Sementara itu, Tataguna Lahan di Area Hilir diupayakan agar 30%-nya dimanfaatkan untuk RTH. Perijinan pembangunan fisik dikendalikan dan Rencana Induk Sistem Drainase Kota terutama di wilayah hilir wajib diterapkan. Hal penting lain menertibkan bangunan illegal di bantaran sungai dan daerah rawan banjir serta mengedukasi masyarakat agar serta turut melestarikan sungai/kanal dengan tidak membuang sampah sembarangan. Paralel dengan langkah diatas, percepatan pembangunan & pemanfaatan Tanggul Laut Raksasa Jakarta (Giant Sea Wall) di Wilayah pesisir Jakarta juga dibutuhkan segera.

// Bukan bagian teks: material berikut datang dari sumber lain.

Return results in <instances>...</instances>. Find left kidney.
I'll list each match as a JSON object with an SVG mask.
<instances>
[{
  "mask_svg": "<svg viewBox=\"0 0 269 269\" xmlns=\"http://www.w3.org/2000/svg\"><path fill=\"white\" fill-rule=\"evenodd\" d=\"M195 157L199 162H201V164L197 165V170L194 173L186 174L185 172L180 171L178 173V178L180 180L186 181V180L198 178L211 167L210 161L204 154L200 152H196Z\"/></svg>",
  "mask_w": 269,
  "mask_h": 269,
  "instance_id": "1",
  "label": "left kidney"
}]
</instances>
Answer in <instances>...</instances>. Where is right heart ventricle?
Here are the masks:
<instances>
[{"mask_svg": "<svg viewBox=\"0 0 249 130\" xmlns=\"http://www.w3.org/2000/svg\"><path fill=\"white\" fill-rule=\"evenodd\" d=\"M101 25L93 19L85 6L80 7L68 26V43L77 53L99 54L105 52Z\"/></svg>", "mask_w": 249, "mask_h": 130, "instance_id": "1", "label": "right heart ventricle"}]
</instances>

Jika langkah penanganan banjir yang disebabkan faktor alam dan non alam diatas dilakukan secara simultan dan berkelanjutan, niscaya Bencana Banjir Megapolitan Jakarta dapat tertangani dengan baik.
Referensi:
- Adhi Ksp, Robert. Banjir Kanal Timur: Karya Anak Bangsa, Grasindo, Jakarta 2010.
- Gunawan, Restu. Gagalnya Sistem Kanal:Pengendalian Banjir Jakarta dari masa ke masa. Jakarta: Penerbit Buku Kompas, 2010.
- Environmental Brief, Publication: Mengatasi Penurunan Tanah dan Krisis Air di Jakarta – Environmental Policy Update Volume 1 No 3, Jakarta, LPEM FEB UI, 2024.
*Pengamat Tata Kota & Wilayah
Direktur Indonesian Center for Urban and Regional Studies (ICURS) Alumni School of Planning, The University of Birmingham, Inggris dan Fakultas Teknik Sipil dan Lingkungan (FTSL) Institut Teknologi Bandung (ITB)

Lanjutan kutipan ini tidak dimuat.